Exact copy required. Repeat the records, but keep the pictures out.

DATASET:
▬▬▬▬▬▬

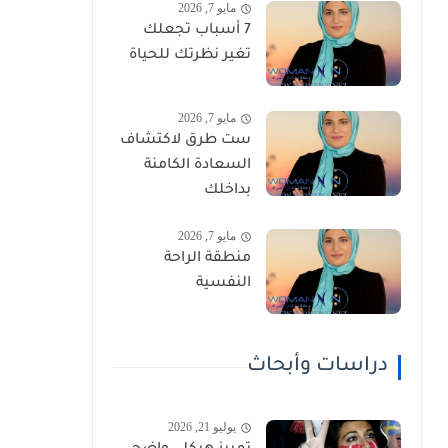
مايو 7, 2026
7 أسباب تجعلك
تغير نظرتك للحياة
مايو 7, 2026
ست طرق لاكتشاف
السعادة الكامنة
بداخلك
مايو 7, 2026
منطقة الراحة
النفسية
دراسات وأبحاث
يوليو 21, 2026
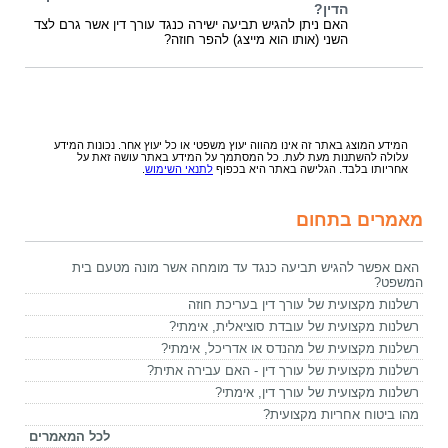
הדין?
האם ניתן להגיש תביעה ישירה כנגד עורך דין אשר גרם לצד
השני (אותו הוא מייצג) להפר חוזה?
המידע המוצג באתר זה אינו מהווה יעוץ משפטי או כל יעוץ אחר. נכונות המידע
עלולה להשתנות מעת לעת. כל המסתמך על המידע באתר עושה זאת על
אחריותו בלבד. הגלישה באתר היא בכפוף
לתנאי השימוש
.
מאמרים בתחום
האם אפשר להגיש תביעה כנגד עד מומחה אשר מונה מטעם בית
המשפט?
רשלנות מקצועית של עורך דין בעריכת חוזה
רשלנות מקצועית של עובדת סוציאלית, אימתי?
רשלנות מקצועית של מהנדס או אדריכל, אימתי?
רשלנות מקצועית של עורך דין - האם עבירה אתית?
רשלנות מקצועית של עורך דין, אימתי?
מהו ביטוח אחריות מקצועית?
לכל המאמרים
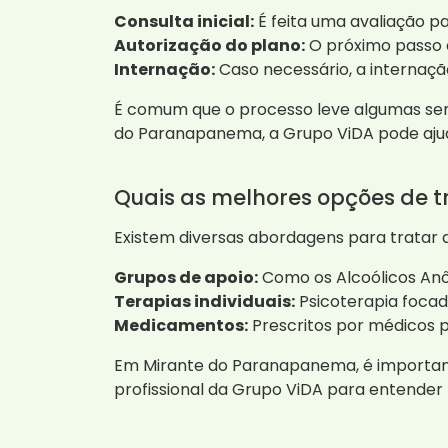
Consulta inicial:
É feita uma avaliação p
Autorização do plano:
O próximo passo é
Internação:
Caso necessário, a internaçã
É comum que o processo leve algumas sema
do Paranapanema, a Grupo ViDA pode ajuda
Quais as melhores opções de 
Existem diversas abordagens para tratar
Grupos de apoio:
Como os Alcoólicos Anô
Terapias individuais:
Psicoterapia foca
Medicamentos:
Prescritos por médicos p
Em Mirante do Paranapanema, é important
profissional da Grupo ViDA para entender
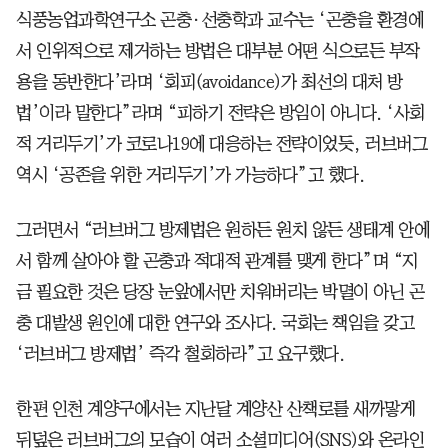
식풍농업과학연구소 곤충·선충학과 교수는 ‘곤충을 환경에
서 인위적으로 제거하는 방법은 대부분 어떤 식으로든 부작
용을 동반한다’라며 ‘회피(avoidance)가 최선의 대처 방
법’이라 말한다”라며 “피하기 전략은 방임이 아니다. ‘사회
적 거리두기’가 코로나19에 대응하는 전략이었듯, 러브버그
역시 ‘공존을 위한 거리두기’가 가능하다”고 했다.
그러면서 “러브버그 방제법은 원하든 원치 않든 생태계 안에
서 함께 살아야 할 곤충과 적대적 관계를 맺게 한다”며 “지
금 필요한 것은 당장 눈앞에서만 치워버리는 박멸이 아닌 곤
충 대발생 원인에 대한 연구와 조사다. 국회는 책임을 갖고
‘러브버그 방제법’ 즉각 철회하라”고 요구했다.
한편 인천 계양구에서는 지난달 계양산 산책로를 새까맣게
뒤덮은 러브버그의 모습이 여러 소셜미디어(SNS)와 온라인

▬▬▬▬▬▬

WRITTEN SOLUTION:
مايو 7, 2026
7 أسباب تجعلك
تغير نظرتك للحياة
مايو 7, 2026
ست طرق لاكتشاف
السعادة الكامنة
بداخلك
مايو 7, 2026
منطقة الراحة
النفسية
دراسات وأبحاث
يوليو 21, 2026
הדין?
האם ניתן להגיש תביעה ישירה כנגד עורך דין אשר גרם לצד
השני (אותו הוא מייצג) להפר חוזה?
המידע המוצג באתר זה אינו מהווה יעוץ משפטי או כל יעוץ אחר. נכונות המידע
עלולה להשתנות מעת לעת. כל המסתמך על המידע באתר עושה זאת על
אחריותו בלבד. הגלישה באתר היא בכפוף
לתנאי השימוש
.
מאמרים בתחום
האם אפשר להגיש תביעה כנגד עד מומחה אשר מונה מטעם בית
המשפט?
רשלנות מקצועית של עורך דין בעריכת חוזה
רשלנות מקצועית של עובדת סוציאלית, אימתי?
רשלנות מקצועית של מהנדס או אדריכל, אימתי?
רשלנות מקצועית של עורך דין - האם עבירה אתית?
רשלנות מקצועית של עורך דין, אימתי?
מהו ביטוח אחריות מקצועית?
לכל המאמרים
Consulta inicial:
É feita uma avaliação p
Autorização do plano:
O próximo passo é
Internação:
Caso necessário, a internaçã
É comum que o processo leve algumas sema
do Paranapanema, a Grupo ViDA pode ajuda
Quais as melhores opções de 
Existem diversas abordagens para tratar
Grupos de apoio:
Como os Alcoólicos Anô
Terapias individuais:
Psicoterapia foca
Medicamentos:
Prescritos por médicos p
Em Mirante do Paranapanema, é important
profissional da Grupo ViDA para entender
식풍농업과학연구소 곤충·선충학과 교수는 ‘곤충을 환경에
서 인위적으로 제거하는 방법은 대부분 어떤 식으로든 부작
용을 동반한다’라며 ‘회피(avoidance)가 최선의 대처 방
법’이라 말한다”라며 “피하기 전략은 방임이 아니다. ‘사회
적 거리두기’가 코로나19에 대응하는 전략이었듯, 러브버그
역시 ‘공존을 위한 거리두기’가 가능하다”고 했다.
그러면서 “러브버그 방제법은 원하든 원치 않든 생태계 안에
서 함께 살아야 할 곤충과 적대적 관계를 맺게 한다”며 “지
금 필요한 것은 당장 눈앞에서만 치워버리는 박멸이 아닌 곤
충 대발생 원인에 대한 연구와 조사다. 국회는 책임을 갖고
‘러브버그 방제법’ 즉각 철회하라”고 요구했다.
한편 인천 계양구에서는 지난달 계양산 산책로를 새까맣게
뒤덮은 러브버그의 모습이 여러 소셜미디어(SNS)와 온라인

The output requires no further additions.